The American University of Kurdistan
- Latin: Universitas Americana Kurdistanensis
- Motto: Your Path to Excellence
- Type: Public, non-profit
- Established: 2014
- Endowment: giving.auk.edu.krd/Endowment
- Chairman: H.E. Masrour Barzani
- President: Dr. Randall Rhodes
- Provost: Dr.
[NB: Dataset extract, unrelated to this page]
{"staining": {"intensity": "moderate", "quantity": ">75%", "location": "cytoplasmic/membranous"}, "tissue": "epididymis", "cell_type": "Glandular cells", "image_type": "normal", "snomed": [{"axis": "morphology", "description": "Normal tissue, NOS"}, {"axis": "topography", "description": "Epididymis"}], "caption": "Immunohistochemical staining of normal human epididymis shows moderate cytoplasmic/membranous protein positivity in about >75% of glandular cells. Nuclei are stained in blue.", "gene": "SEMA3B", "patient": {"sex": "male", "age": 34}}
Triona Croke
- Academic staff: Approximately 100 academic staff across various colleges and disciplines
- Students: 943
- Undergraduates: 943
- Location: Duhok, Duhok Governorate, Kurdistan Region, Iraq
- Language: English language
- Colors: Navy, White and Yellow
- Mascot: Cengo the Leopard
- Website: auk.edu.krd

= American University of Kurdistan =

University in Duhok, Kurdistan, Iraq

The American University of Kurdistan (AUK) (زانكۆی ئەمریکیی کوردستان, Zanîngeha Emrîkî ya Kurdistanê; الجامعة الأمريكية في كردستان) is a public, not-for-profit, university in Duhok, Kurdistan Region of Iraq. It was founded in 2014 to provide comprehensive liberal arts education and to encourage cross-disciplinary research in the region.

The university hosts the annual Middle East Peace and Security Forum (MEPS).